Senators overwhelmingly approved the two-month extension of the tax break in a rare Saturday session and were poised to pass a spending bill to fund the government and avert a shutdown. The vote was 89-10, with seven Republicans and two Democrats and one independent opposed.
Neither side was pleased with the short-term deal, which also includes an extension of long-term unemployment benefits and a provision that speeds up a decision on the controversial Keystone XL pipeline.
But senators were unwilling to risk political fallout from allowing a lapse in the tax break, which expires Dec. 31, and argue the issue in the months ahead.
“This is an important day,” said Senate Majority Leader Harry Reid (D-Nev.).
The White House believes the tax holiday, and the jobless benefits, are key to stimulating the economy next year, and sought a tax on millionaires to pay for it.
Republicans have been skeptical that the tax break, which has been in place all year and shaves the Social Security contribution workers pay from 6.2% to 4.2%, helps the struggling economy. They pushed for inclusion of the Keystone measure after Obama shelved a decision on the pipeline project until after the 2012 election and threatened to veto any package that included it.
“What we said is, let’s also do something that would help create jobs,” said Sen. Mitch McConnell of Kentucky, the GOP leader. “Let’s start to change the equation here and do something that will actually get at the problem.”
The stalemate came as Republicans rejected taxing those who earn beyond $1 million, and Democrats resisted steep budget cuts to pay for the package. The package is estimated to cost more than $30 billion and is paid for with new fees on home loans from Fannie Mae and Freddie Mac, the government-backed mortgage entities.
The deal now goes to the House, whose members are expected to return to Washington next week. House Speaker John A. Boehner (R-Ohio) has not publicly signed off on the deal, and rank-and-file Republicans have been highly resistant to the payroll tax holiday.
Adding the provision on Keystone was crucial to winning GOP votes, and the White House has since backed off its veto threat. Because the State Department has said it cannot approve a permit for the pipeline between Canada and the Gulf of Mexico in the 60 days required by the measure, a veto may be unnecessary.
While Boehner may struggle to bring Republicans on board, House Democrats are likely to give the package support, especially because the deal preserves long-term unemployment benefits that are a Democratic priority.
Those Republicans voting against the payroll package include Sen. Bob Corker of Tennessee, Sen. Jim DeMint of South Carolina, Sen. Ron Johnson of Wisconsin, Sen. Mark Kirk of Illinois, Sen. Jerry Moran of Kansas, Sen. Jeff Sessions of Alabama and Sen. Richard Shelby of Alabama. Democratic opponents included Sen. Joe Manchin of West Virginia and Sen. Patrick Leahy of Vermont. Independent Sen. Bernard Sanders of Vermont also voted no. Sen. Rand Paul (R-Ky.) did not vote.

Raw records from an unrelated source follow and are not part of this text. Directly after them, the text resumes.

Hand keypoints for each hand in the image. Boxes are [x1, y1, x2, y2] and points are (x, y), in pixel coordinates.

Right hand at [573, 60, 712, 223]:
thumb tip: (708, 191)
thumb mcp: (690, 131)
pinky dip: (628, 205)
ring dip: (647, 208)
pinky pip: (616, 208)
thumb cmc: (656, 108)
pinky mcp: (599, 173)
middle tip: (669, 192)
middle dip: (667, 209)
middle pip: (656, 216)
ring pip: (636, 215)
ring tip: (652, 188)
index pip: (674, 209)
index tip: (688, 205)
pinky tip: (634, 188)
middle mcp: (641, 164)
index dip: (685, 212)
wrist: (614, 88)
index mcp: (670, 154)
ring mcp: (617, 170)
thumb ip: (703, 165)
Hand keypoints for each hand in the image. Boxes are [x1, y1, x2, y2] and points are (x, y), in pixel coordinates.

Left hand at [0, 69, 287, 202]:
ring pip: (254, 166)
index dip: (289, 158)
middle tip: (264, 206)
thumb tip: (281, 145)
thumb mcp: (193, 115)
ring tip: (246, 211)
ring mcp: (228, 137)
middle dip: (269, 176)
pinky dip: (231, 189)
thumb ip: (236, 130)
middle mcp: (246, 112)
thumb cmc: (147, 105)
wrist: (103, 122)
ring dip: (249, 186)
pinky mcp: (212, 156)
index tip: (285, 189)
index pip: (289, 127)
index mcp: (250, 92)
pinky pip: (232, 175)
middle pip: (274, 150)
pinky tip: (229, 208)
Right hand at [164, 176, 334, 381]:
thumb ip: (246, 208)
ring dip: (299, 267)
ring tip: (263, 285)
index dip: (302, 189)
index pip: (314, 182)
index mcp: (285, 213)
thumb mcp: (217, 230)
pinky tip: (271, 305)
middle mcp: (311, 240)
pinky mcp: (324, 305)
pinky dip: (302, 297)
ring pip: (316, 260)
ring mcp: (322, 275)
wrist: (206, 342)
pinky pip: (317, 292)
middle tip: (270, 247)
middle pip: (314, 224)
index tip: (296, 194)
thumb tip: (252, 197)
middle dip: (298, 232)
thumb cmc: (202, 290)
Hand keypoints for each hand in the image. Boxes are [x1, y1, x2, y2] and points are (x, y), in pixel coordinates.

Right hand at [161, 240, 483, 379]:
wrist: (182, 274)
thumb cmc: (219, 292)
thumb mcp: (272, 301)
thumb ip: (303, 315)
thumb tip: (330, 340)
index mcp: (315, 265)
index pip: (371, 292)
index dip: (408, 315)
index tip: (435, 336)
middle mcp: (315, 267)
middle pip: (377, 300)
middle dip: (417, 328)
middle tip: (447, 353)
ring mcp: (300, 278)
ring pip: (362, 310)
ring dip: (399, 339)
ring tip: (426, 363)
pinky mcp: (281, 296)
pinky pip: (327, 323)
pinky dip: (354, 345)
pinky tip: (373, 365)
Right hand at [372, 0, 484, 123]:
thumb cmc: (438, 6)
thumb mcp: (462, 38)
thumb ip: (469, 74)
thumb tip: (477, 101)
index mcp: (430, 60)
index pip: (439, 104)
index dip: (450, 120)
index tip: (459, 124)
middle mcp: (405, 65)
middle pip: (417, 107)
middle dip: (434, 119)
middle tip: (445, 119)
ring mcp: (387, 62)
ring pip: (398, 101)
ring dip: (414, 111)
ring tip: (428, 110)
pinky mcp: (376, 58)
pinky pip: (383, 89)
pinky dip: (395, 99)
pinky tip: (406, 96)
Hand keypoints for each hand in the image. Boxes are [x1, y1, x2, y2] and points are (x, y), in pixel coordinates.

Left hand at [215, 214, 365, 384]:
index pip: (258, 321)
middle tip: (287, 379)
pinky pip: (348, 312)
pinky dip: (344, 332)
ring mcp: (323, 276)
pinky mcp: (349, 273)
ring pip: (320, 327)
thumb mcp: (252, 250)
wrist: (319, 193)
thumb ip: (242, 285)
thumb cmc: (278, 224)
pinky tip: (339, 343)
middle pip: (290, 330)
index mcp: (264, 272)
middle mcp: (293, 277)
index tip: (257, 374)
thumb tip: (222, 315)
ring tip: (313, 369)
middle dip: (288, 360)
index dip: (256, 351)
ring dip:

Reaching a deal on the payroll tax holiday had complicated passage of a year-end spending measure to keep the government funded and avoid a shutdown this week.
Senators were on track to pass a $915 billion spending package to fund the government through the end of the fiscal year, in September, and send it to the White House for the president’s signature. The House approved the package, which includes funds for states hit by recent disasters, earlier this week.